Ask HN: Launching a US startup in China - boltzmannbrain
Any insights and recommendations from those that have been down this path?<p>What about Chinese accelerators [1, 2]? Would this be useful guidance to better understand the relevant market(s) and tech culture?<p>[1] https:&#x2F;&#x2F;blog.ycombinator.com&#x2F;yc-china-qi-lu&#x2F;<p>[2] https:&#x2F;&#x2F;www.reuters.com&#x2F;article&#x2F;us-usa-trade-china-startups&#x2F;in-silicon-valley-chinese-accelerators-aim-to-bring-startups-home-idUSKCN1II0UG
======
auganov
You could be more specific about the nature of your product. The wording is
confusing.

If you want to build a China-only consumer product from scratch this is likely
impossible as a foreign entity. Some specific industries will be laxer.
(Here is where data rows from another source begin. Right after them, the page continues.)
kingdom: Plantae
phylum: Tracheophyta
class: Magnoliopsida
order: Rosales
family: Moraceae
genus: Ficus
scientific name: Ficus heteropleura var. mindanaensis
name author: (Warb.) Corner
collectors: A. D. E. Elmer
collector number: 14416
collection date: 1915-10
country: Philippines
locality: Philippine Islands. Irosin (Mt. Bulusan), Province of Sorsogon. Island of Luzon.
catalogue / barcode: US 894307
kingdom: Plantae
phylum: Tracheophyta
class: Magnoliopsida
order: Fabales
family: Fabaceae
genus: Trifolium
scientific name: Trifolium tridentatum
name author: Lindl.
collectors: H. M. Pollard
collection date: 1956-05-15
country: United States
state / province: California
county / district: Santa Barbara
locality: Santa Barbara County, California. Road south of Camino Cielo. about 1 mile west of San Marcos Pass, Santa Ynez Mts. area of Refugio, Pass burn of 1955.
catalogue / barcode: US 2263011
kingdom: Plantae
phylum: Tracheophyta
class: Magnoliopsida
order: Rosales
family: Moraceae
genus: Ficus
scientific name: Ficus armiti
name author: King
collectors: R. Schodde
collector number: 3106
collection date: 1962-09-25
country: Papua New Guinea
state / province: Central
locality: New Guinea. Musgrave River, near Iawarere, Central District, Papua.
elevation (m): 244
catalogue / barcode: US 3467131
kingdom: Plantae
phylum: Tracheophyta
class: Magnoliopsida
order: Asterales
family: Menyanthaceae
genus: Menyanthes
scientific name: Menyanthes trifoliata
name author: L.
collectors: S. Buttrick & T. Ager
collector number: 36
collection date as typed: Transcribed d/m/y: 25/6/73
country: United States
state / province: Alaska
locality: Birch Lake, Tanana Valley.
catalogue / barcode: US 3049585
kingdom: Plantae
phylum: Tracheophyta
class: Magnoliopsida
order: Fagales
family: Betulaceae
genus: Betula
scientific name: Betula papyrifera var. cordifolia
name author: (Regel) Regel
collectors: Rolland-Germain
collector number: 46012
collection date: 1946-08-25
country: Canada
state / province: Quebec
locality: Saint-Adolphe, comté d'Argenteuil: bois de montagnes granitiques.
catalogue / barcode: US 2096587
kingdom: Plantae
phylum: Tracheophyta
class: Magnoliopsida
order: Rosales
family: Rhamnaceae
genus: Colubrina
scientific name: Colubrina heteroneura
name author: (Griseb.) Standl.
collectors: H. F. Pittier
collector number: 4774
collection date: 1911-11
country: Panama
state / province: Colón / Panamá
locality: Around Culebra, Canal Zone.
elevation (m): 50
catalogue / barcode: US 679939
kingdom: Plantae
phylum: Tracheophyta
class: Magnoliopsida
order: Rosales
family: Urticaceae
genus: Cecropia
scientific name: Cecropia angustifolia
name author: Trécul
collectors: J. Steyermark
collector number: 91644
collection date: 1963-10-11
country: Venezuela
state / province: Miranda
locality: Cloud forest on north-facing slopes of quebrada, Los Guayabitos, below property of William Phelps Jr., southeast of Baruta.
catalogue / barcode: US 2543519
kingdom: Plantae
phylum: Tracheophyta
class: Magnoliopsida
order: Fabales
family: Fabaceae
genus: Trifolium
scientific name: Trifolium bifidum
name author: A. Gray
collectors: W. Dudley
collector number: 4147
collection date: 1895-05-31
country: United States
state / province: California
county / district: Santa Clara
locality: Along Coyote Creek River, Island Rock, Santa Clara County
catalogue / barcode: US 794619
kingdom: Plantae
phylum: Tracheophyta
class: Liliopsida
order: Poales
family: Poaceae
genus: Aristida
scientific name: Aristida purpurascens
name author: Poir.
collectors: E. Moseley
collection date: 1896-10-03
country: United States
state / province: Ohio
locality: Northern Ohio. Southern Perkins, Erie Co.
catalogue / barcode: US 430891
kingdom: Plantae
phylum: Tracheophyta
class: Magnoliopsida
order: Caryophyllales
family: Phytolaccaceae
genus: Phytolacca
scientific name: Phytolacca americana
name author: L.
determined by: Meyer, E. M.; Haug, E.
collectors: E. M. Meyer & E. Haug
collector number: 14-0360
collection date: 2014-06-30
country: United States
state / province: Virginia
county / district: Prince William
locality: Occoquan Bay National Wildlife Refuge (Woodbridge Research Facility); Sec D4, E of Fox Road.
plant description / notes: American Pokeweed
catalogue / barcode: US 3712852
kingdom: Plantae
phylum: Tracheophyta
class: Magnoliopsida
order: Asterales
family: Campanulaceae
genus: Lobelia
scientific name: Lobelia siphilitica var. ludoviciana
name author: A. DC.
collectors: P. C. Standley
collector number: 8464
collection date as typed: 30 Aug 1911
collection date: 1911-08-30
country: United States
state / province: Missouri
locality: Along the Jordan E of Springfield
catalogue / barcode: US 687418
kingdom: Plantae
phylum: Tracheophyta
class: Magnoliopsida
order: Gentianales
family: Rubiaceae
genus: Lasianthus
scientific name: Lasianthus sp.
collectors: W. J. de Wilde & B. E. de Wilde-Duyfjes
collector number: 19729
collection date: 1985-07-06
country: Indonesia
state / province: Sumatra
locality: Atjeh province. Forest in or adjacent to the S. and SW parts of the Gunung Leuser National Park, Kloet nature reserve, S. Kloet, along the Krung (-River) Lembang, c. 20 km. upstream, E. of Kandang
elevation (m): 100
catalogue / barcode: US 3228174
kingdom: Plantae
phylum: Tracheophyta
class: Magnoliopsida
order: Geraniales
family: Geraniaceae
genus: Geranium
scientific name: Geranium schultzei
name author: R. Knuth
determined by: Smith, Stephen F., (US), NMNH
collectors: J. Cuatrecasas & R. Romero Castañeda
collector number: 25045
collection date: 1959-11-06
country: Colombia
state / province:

But
most pop consumer Internet is off-limits [0].

If you're introducing a somewhat established product and just want to broaden
your customer base, then there are ways. But again super tough. Like the
article you linked mentioned, many Chinese join venture schemes are just
conduits for IP theft.

Generally my best guidance is to be very careful about risking any money in
China. (lost quite a bit myself)

There's no publicly available information as to how YC China is structured
legally. But they mentioned it's going to be China-first, investing on Chinese
terms in Chinese companies. So likely the accelerator operation is going to be
like any other in China. The creative part is how YC can maintain ownership
over this structure.

[0] And despite what some will try to tell you, as an individual you also
cannot own or hold stock in plain a domestic company. And all the crazy
workarounds only start making sense once you're already very successful and
are still super shady.

------
boltzmannbrain
Also interested in the same info on Japan, thanks!